Text to read:
[start]
Wow! So much bogosity in two statements.
1) Functional programs certainly can be fast. And serious numeric analysis is now often done with NumPy which is _interpreted_.
2) Fortran supports recursion since 1990 (actually since much earlier mostly in form of vendor-specific extensions).

Learning to program

Posted Apr 26, 2012 3:16 UTC (Thu) by samlh (subscriber, #56788) [Link]

> And serious numeric analysis is now often done with NumPy which is _interpreted_.

Much of NumPy is a thin wrapper around BLAS, linpack, etc. What makes it popular is that it provides an intuitive interface, but the number-crunching is rarely written in Python.

Learning to program

Posted Apr 26, 2012 12:58 UTC (Thu) by nix (subscriber, #2304) [Link]

Serious numerical analysis is *never* done using functional programming languages: any language without BLAS and linpack can be ruled out immediately. The popular choices include high performance fortran, which does not support recursion.
I don't do numerical analysis, nor do I know anyone who does, so I cannot argue regarding the truth of your assertion. But as a simple Google search will show, Haskell has bindings to BLAS.
[end]
Stored records:
[start]
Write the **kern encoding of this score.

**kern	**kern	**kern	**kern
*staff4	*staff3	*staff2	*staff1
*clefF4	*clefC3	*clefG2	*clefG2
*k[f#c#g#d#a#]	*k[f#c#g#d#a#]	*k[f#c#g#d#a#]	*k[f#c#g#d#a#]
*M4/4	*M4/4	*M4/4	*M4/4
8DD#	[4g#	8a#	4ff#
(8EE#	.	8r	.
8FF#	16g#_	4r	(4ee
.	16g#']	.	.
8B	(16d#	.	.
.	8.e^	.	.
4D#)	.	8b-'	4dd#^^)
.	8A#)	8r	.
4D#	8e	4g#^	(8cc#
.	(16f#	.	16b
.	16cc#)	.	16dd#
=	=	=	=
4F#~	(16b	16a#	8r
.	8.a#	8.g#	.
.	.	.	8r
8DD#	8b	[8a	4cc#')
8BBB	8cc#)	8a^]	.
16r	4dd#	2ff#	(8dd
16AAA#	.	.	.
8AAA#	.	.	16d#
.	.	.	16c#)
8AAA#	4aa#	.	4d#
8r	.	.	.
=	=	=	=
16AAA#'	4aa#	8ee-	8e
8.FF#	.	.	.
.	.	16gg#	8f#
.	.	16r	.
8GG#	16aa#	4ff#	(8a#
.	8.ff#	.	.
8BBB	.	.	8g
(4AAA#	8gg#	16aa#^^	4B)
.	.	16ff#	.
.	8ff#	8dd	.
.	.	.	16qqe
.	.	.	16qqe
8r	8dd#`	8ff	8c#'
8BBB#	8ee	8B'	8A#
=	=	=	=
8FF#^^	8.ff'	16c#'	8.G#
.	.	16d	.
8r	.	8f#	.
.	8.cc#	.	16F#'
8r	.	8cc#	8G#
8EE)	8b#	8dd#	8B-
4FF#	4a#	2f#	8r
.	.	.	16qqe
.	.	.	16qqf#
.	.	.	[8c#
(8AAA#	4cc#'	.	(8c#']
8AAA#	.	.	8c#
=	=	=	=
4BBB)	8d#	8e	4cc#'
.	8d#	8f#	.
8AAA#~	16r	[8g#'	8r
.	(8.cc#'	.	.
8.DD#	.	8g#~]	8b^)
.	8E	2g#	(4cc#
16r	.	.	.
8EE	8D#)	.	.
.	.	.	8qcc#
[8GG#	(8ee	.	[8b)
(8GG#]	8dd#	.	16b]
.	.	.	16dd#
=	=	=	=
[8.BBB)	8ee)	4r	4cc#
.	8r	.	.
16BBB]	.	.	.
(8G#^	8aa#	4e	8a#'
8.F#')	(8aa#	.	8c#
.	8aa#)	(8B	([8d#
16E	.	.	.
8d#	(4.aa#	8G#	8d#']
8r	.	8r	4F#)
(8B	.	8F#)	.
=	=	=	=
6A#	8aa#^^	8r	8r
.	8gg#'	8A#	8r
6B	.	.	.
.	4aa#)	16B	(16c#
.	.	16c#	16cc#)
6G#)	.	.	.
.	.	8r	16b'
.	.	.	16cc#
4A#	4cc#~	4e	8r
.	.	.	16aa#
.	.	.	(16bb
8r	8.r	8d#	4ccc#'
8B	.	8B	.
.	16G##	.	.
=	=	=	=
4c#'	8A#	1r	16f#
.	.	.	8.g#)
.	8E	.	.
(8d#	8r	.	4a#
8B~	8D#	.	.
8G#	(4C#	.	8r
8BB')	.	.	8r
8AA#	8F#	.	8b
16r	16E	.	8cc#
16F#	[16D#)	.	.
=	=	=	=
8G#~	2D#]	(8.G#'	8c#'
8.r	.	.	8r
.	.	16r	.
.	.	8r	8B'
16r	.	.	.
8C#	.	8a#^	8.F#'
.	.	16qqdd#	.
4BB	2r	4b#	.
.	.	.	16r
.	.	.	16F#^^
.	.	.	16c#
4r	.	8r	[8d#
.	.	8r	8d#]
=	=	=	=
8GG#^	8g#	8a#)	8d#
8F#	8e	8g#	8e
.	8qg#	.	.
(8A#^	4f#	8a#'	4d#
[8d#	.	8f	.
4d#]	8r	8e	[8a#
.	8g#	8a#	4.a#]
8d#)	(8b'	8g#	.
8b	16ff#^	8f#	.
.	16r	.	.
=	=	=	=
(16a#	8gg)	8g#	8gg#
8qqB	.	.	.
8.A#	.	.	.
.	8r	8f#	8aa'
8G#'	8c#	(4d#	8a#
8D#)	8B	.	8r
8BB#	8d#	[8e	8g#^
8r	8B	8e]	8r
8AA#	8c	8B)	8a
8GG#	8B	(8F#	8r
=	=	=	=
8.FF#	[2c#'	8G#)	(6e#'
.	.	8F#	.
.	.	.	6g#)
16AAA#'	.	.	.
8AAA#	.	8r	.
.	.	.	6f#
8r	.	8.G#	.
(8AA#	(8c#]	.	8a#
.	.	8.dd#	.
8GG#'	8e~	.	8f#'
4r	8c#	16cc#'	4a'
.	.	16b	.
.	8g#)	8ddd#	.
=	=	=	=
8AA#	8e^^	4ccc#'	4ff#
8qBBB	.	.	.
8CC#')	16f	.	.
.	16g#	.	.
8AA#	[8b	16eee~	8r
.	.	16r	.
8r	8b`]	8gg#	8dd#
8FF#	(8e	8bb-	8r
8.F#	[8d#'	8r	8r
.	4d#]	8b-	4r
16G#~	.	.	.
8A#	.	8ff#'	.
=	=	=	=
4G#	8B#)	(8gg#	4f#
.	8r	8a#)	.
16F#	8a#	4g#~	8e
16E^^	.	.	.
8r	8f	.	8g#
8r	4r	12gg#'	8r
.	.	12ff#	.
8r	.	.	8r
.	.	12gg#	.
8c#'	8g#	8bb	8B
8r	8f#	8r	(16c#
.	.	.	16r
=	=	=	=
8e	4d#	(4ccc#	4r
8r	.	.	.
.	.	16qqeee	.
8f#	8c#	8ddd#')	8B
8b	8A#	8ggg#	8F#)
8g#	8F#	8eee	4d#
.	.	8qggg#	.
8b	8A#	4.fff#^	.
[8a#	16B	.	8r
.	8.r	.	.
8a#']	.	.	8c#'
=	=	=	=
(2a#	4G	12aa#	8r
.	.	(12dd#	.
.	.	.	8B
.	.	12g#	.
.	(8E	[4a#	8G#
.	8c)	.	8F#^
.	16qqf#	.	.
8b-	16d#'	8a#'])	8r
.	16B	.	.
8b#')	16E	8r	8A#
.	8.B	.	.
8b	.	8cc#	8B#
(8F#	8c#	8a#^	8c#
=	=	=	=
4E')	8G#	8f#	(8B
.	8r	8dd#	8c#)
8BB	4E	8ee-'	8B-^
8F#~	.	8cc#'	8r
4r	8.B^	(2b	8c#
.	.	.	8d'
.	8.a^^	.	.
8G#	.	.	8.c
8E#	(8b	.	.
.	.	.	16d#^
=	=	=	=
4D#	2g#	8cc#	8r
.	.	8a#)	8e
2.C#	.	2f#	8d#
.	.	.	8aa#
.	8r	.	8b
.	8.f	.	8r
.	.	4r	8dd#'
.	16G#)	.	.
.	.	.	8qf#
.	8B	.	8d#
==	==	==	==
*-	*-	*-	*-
[end]
Exercise set:
(a) Report each line in the rows above that contains the string "kern", copying every such line in full.
(b) Pick up the forum thread about functional languages and numerical analysis after its final sentence and keep it going.

Responses to the exercise:
(a)
Write the **kern encoding of this score.
**kern	**kern	**kern	**kern

(b)
Learning to program

Posted Apr 28, 2012 0:20 UTC (Sat) by giraffedata (subscriber, #1954) [Link]

"most people can’t learn to program: between 30% and 60% of every university computer science department’s intake fail the first programming course."
But I don't remember washout rates as high as those suggested.

It's misleading. A footnote implies most of those who failed received credit for the class and moved on to the next level. By "failed," the authors mean they failed to learn the subject matter -- to program -- and they say the policy in these classes is to pass a certain fraction of the class rather than to apply an absolute standard as the researchers did.

GCC and static analysis

Posted Apr 23, 2012 20:32 UTC (Mon) by khim (subscriber, #9252) [Link]

Interesting. Have you read "The camel has two humps"? It seems like this might be related.

Yes, I've read this thing - sadly after I've stopped teaching. It's related but different. The camel has two humps explains that the most important thing for a programmer it to understand that programming is The Glass Bead Game: computer has no common sense thus it's your responsibility to bring sense to the program. And that it's very hard, almost impossible, to teach it to someone who's not accepting that right away!

Functional programming is similar but different: it separates the result of said game from the process! It certainly feels that even people who can play The Glass Bead Game successfully not all can do this next step - and that means they'll not be able to successfully utilize functional programming. Even if they'll be able to write programs using functional languages they'll do in a very inefficient way.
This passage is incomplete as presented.